GOAL OF THE EXERCISE
Reprint all of the data below exactly as shown and skip every image.

THE DATA
_ _ _ _ _

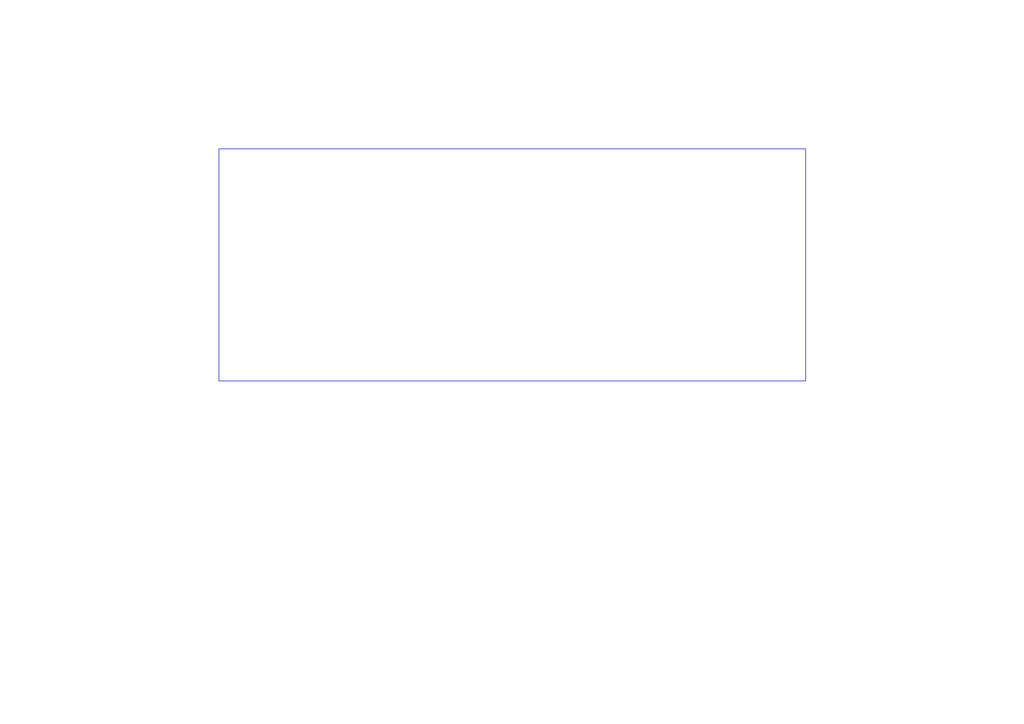
<source format=kicad_sch>
(kicad_sch
	(version 20250114)
	(generator "eeschema")
	(generator_version "9.0")
	(uuid "08f8b12a-72f0-4e85-a2b1-85840818180e")
	(paper "A4")
	(lib_symbols)
	(rectangle
		(start 63.5 43.18)
		(end 233.68 110.49)
		(stroke
			(width 0)
			(type default)
		)
		(fill
			(type none)
		)
		(uuid a2587361-cbe3-4488-b166-e8b5ba03c980)
	)
	(sheet_instances
		(path "/"
			(page "1")
		)
	)
	(embedded_fonts no)
)

</source>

_ _ _ _ _

OUTPUT FOR THIS TASK
<source format=kicad_sch>
(kicad_sch
	(version 20250114)
	(generator "eeschema")
	(generator_version "9.0")
	(uuid "08f8b12a-72f0-4e85-a2b1-85840818180e")
	(paper "A4")
	(lib_symbols)
	(rectangle
		(start 63.5 43.18)
		(end 233.68 110.49)
		(stroke
			(width 0)
			(type default)
		)
		(fill
			(type none)
		)
		(uuid a2587361-cbe3-4488-b166-e8b5ba03c980)
	)
	(sheet_instances
		(path "/"
			(page "1")
		)
	)
	(embedded_fonts no)
)

</source>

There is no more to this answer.